Не поворачивая головы, Марта сказала: «Иди с ним, Эндрю», — тем же тихим повелительным голосом, каким разговаривала в пору их супружества.
Эндрю побежал вперед и распахнул пассажирскую дверцу своей машины. Он почувствовал прилив благодарности, когда солидный муж Марты втиснулся на сиденье. И они поехали в его излюбленный бар. Солидный муж Марты без слов направлял Эндрю, на перекрестках указывая налево или направо, а по прибытии кряхтя ткнул пальцем в парковочное место. Бар находился в торговом центре. Эндрю ждал разговора, какого-нибудь понимания — в конце концов, у них был общий опыт жизни с одной женой, — но даже когда они со своими высокими хрустальными бокалами сели за стойку и Эндрю ожидал начала беседы, солидный муж Марты, как и прежде, помалкивал. Так что Эндрю произнес нечто в таком духе:
«Все, что ты обо мне думаешь, — правда. Я действительно по неосторожности убил нашу с Мартой дочурку: без злого умысла напичкал ее лекарствами, которые, как я думал, прописал ей наш педиатр. Но аптекарь выдал не то средство, а я был недостаточно внимателен, потому что весь день работал над диссертацией по когнитивистике, несколько часов провел в лаборатории, потом еще отсидел на заседании кафедры — и теперь исправно капал из пипетки лекарство на крошечный младенческий язычок. Всю ночь я проделывал это каждые два часа, а потом малышка перестала плакать и умерла. Я не знал, что она умерла, — думал: наконец-то заснула. От усталости я и сам прилег, хотя должен был сидеть с больным ребенком, потому что Марта рухнула без сил — в тот день она проводила мастер-класс игры на фортепиано, но я-то, в конце концов, мужчина. Разбудил меня крик Марты, нечеловеческий крик, вопль лесного зверя, угодившего в капкан: не какого-нибудь знакомого зверя, а скорее некой палеонтологической особи».

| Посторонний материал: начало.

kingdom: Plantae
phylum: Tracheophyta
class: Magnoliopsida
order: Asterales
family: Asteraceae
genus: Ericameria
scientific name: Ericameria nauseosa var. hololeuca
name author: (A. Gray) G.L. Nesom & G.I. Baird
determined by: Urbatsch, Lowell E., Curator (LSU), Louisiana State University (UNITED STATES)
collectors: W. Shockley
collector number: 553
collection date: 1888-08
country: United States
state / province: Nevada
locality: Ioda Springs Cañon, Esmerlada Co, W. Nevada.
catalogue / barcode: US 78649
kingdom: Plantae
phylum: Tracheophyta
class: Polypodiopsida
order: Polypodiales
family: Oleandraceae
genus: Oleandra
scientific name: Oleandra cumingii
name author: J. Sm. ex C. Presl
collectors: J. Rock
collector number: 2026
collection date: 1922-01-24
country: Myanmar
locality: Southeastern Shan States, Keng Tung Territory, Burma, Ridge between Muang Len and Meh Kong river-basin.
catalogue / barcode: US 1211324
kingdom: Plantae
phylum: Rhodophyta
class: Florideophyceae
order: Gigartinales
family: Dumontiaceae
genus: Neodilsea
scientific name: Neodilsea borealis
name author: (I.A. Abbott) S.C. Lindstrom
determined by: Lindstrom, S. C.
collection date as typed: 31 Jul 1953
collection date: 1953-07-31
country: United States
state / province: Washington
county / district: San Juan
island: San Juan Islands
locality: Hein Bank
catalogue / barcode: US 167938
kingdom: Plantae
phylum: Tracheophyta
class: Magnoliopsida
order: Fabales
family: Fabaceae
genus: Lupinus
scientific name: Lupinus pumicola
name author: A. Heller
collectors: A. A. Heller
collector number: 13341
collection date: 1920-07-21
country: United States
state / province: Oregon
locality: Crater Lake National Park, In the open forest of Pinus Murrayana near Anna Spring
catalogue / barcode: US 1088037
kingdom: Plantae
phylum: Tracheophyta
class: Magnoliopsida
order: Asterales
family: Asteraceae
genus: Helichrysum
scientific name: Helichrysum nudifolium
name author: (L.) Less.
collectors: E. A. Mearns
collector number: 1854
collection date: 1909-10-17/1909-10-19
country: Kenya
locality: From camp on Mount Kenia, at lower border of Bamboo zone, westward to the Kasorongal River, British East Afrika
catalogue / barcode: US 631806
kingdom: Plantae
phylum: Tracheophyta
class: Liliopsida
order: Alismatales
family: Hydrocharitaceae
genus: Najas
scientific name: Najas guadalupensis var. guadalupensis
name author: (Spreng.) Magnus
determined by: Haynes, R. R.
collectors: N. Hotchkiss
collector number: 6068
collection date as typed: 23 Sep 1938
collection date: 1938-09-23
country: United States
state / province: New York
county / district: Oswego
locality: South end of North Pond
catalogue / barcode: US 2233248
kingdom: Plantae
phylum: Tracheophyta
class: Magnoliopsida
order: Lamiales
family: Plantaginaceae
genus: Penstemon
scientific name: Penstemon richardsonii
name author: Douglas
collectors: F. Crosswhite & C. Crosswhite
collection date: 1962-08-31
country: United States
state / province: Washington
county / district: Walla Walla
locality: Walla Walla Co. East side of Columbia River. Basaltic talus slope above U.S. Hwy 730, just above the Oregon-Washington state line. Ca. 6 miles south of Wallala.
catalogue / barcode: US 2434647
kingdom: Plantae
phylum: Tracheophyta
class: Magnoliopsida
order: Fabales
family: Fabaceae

На это солидный муж Марты сказал, вперившись в голубое зеркало позади бара: «Тебе известно, что делает зверь, чтобы высвободить попавшую в капкан лапу? Он ее отгрызает. Но потом, конечно, становится калекой: не может ни прокормиться, ни самостоятельно выжить».
«Ты про Марту», — сказал Эндрю.
«Про нее самую. И теперь я тоже навсегда калека, поскольку женился по любви на необратимо разбитой женщине, которая не способна заниматься своим делом. Спасибо господину Самозванцу Эндрю».